Article 20
Création Arrêté 2003-12-31 art. 5 II JORF 1er janvier 2004
Pour l'application de l'article précédent, l'organisme mentionné à l'article R. 312-3-1 adresse au bénéficiaire de l'avance une mise en demeure, aux fins de régularisation dans un délai de deux mois, par lettre recommandée avec accusé de réception.
A défaut de régularisation à l'expiration du délai, l'organisme mentionné à l'article R. 312-3-1 propose au ministre chargé du logement d'exercer une action en répétition de l'avantage indu résultant de la subvention effectivement versée à l'établissement de crédit.

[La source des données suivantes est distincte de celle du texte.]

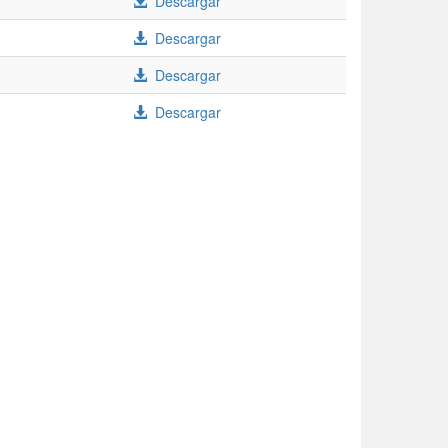
Descargar
Descargar
Descargar
Descargar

La décision portant titre exécutoire en application des articles R. 317-1, R. 317-3, R. 317-10 et R. 317-14, qui impose le remboursement à l'encontre du bénéficiaire, se traduit par :
1° Dans le cas mentionné au 1 de l'article précédent, le reversement d'une somme égale au montant majoré de 25 % de la subvention afférente à l'avance ;
2° Dans le cas mentionné au 2 de l'article précédent, le reversement d'une somme égale à la différence majorée de 25 % entre la subvention afférente à l'avance et la subvention qui aurait été versée si le revenu fiscal de référence figurant sur l'avis d'imposition au titre de l'année précédant l'offre de prêt avait été pris en compte pour l'attribution de l'avance. Si le ménage bénéficie d'une avance dont la durée de la période 1 est réduite, en application de l'article 12 de l'arrêté du 2 octobre 1995, la subvention qui aurait été versée en tenant compte du revenu fiscal de référence figurant sur l'avis d'imposition est calculée sur la base de la durée de période 1 la plus proche de celle retenue par le ménage.
La créance de l'Etat est recouvrée au profit de l'Etat par les comptables du Trésor, selon les modalités prévues pour les créances étrangères à l'impôt et au domaine.
Le bénéficiaire est tenu informé de ces dispositions dès l'émission de l'offre de prêt.